TEXTO PROPUESTO:
====
Era un gesto de liberación, pero también de teatralidad castiza. Y como todo en Madrid, se hacía a lo grande y con cierta exageración. Algún sofá, una mecedora, un reloj de cuerda… Todo podía volar por el balcón si el número premiado había sido tuyo. Porque no bastaba con ganar: había que demostrarlo.

Y así, lo que comenzó como una medida fiscal en tiempos de guerra, se fue convirtiendo en un evento emocional, simbólico y profundamente madrileño. El sorteo dejó de ser solo una fórmula de recaudación para convertirse en una ceremonia anual cargada de nervios, supersticiones, cábalas y suspiros.

Desde 1814 en adelante, la Lotería y Madrid comenzaron una relación inseparable, como tantas otras grandes historias de amor: por necesidad al principio, por costumbre después y por pura pasión más adelante.

1850–1930: LA LOTERÍA ENTRA EN LA VIDA COTIDIANA_

Para mediados del siglo XIX, la Lotería ya no era una novedad. Era una costumbre. Pero no una de esas costumbres que uno cumple por inercia, como bendecir la sopa o dar los buenos días al portero. No. Era una costumbre de las que encienden la chispa de lo improbable. Un rito social que, poco a poco, se fue colando en las rendijas de la vida diaria de los españoles y especialmente de los madrileños.

A estas alturas, el sorteo extraordinario de Navidad ya había echado raíces. Y la ciudad, Madrid, se lo había apropiado con naturalidad, como hace con todo lo que le gusta: sin pedir permiso. La Lotería no era ya solo un evento del Estado, sino un momento colectivo. Se hablaba de ella en la cola del mercado, en la barbería, en los patios de vecindad y en los vagones de tranvía. Y como todo lo importante, se compartía.

Números compartidos, ilusiones divididas

Una de las tradiciones más arraigadas que surgieron en esta época fue la de “jugar a medias”.
====
DATOS SIN PROCESAR:
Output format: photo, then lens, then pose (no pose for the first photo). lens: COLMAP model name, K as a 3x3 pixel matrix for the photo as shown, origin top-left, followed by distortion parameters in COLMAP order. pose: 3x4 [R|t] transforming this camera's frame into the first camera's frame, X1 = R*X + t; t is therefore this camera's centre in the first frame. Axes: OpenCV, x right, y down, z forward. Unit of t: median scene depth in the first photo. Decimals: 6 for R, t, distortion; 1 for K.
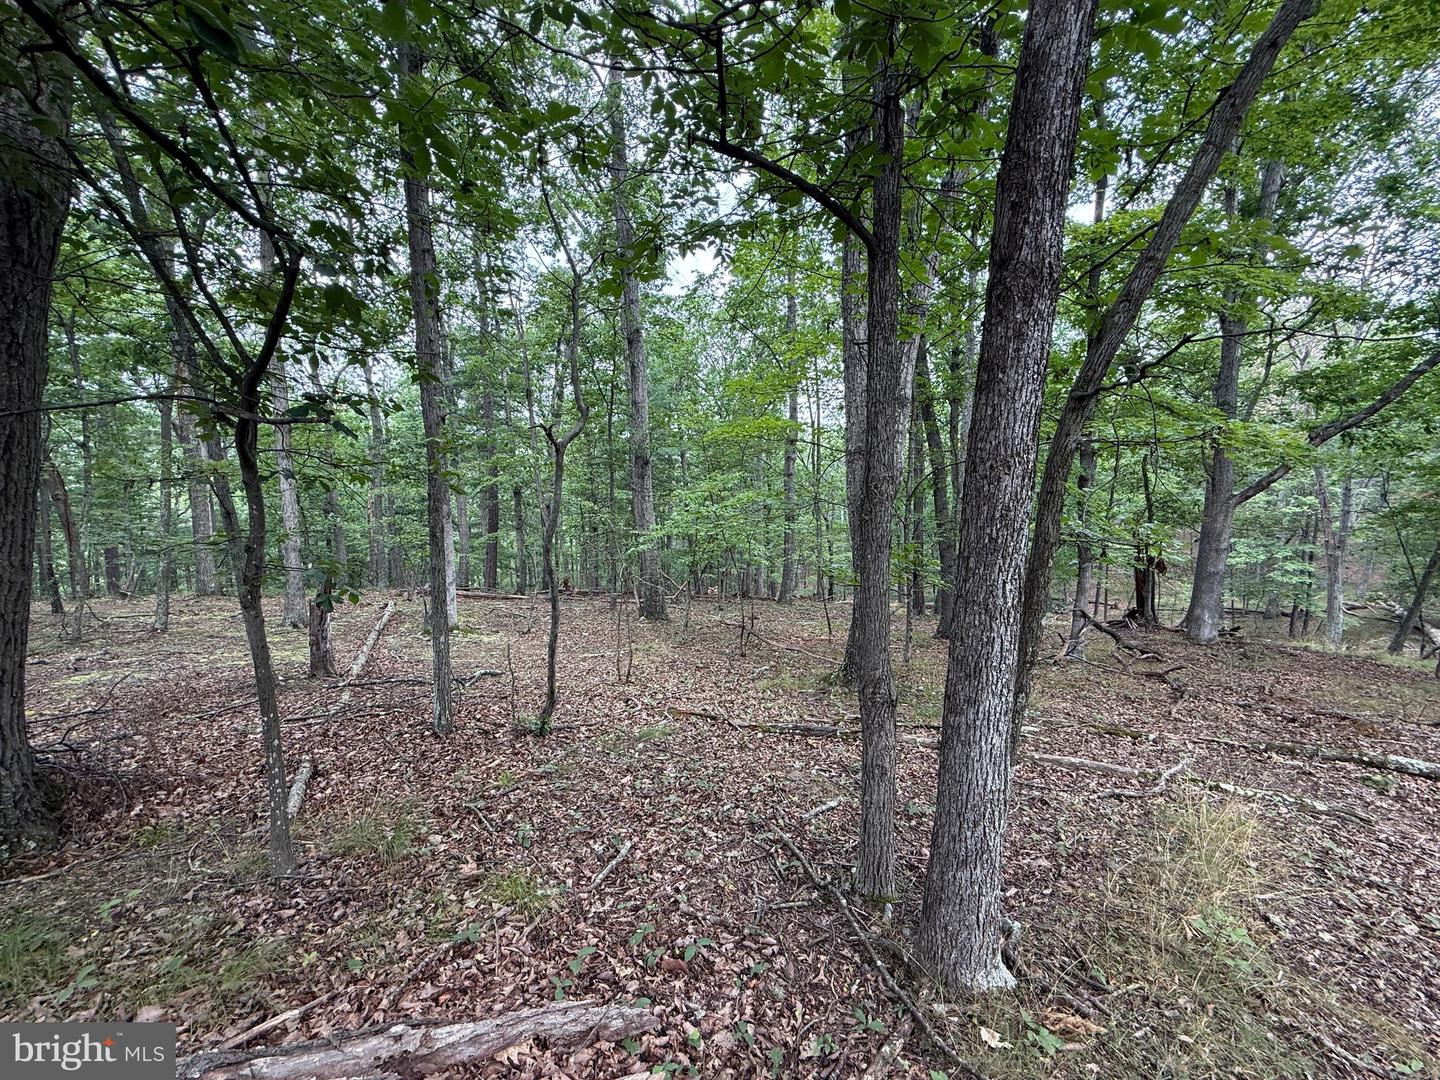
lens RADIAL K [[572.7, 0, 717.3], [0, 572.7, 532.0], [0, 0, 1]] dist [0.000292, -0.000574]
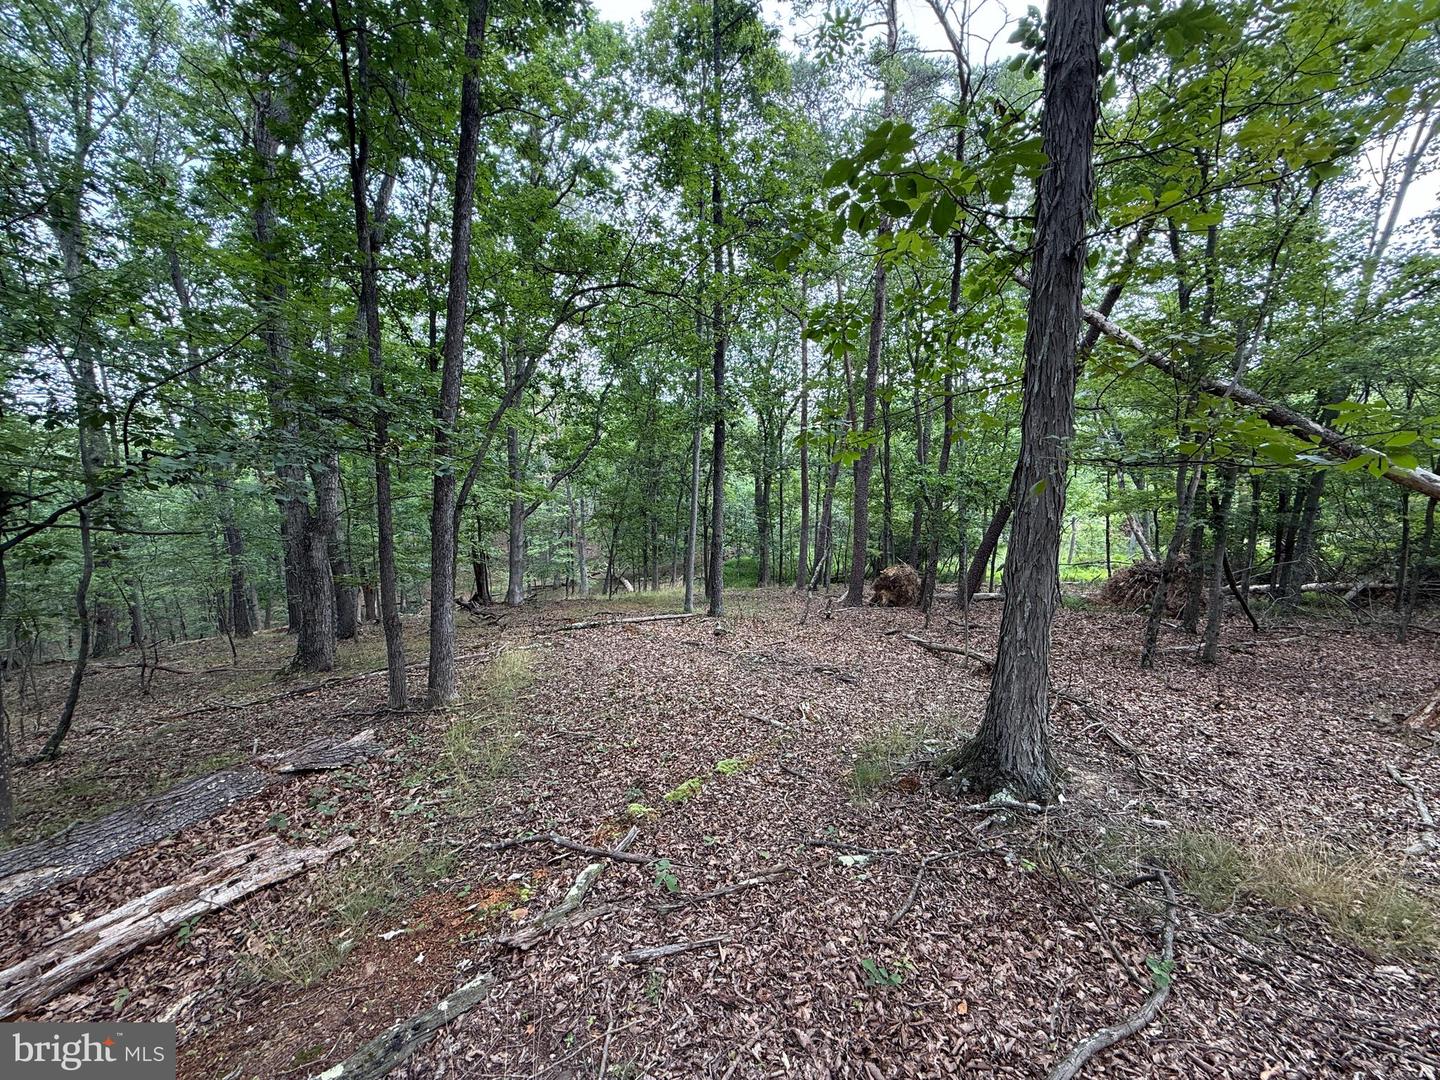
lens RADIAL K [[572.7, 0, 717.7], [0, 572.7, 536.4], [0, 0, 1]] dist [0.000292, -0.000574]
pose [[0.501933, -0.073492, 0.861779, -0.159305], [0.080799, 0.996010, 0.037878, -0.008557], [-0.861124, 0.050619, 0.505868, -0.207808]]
====
QUÉ HARÁS:
Continúa el texto sobre la Lotería en Madrid a partir de su última frase, la que presenta la costumbre de "jugar a medias".

RESPUESTA ESCRITA:
O a tercios, o en grupo. O, directamente, pedir que te apunten "una participación" en el número de otro, con promesas verbales y sellos invisibles de confianza. Porque, como todos sabían ya entonces, no hay mayor tragedia que no jugar el número que ha tocado... si lo jugaron todos los demás.

La cultura de la participación nació antes que las participaciones impresas. En los barrios obreros, en las fábricas, en las redacciones de los periódicos, en las escuelas y en los cuarteles, era habitual que alguien se ofreciera a comprar un número “para todos”, apuntando en una hoja a bolígrafo los nombres y las cantidades de cada cual. Si tocaba, se cobraba en grupo. Si no… también se lloraba en grupo, que consuela más.

Esa manera de jugar reflejaba algo profundamente español y profundamente madrileño: la mezcla de ilusión, prudencia y necesidad. “Por si toca”, “aunque sea la pedrea”, “yo no creo en esto, pero...”, “mejor no quedarme fuera”. En realidad, nadie creía del todo, pero todos querían tener razón si tocaba.

Cafés, escaparates y supersticiones

Si había un lugar donde la Lotería encontraba un altavoz perfecto, ese era el café. El café de tertulia, de humo y periódico arrugado. Allí se comentaban las cifras premiadas, se analizaban las terminaciones con fervor casi teológico, se discutía si era mejor un número “bajo” o uno “alto”, si el siete traía suerte, o si el trece era maldito… o justo lo contrario. Cada parroquiano tenía su teoría y todas eran infalibles hasta que fallaban.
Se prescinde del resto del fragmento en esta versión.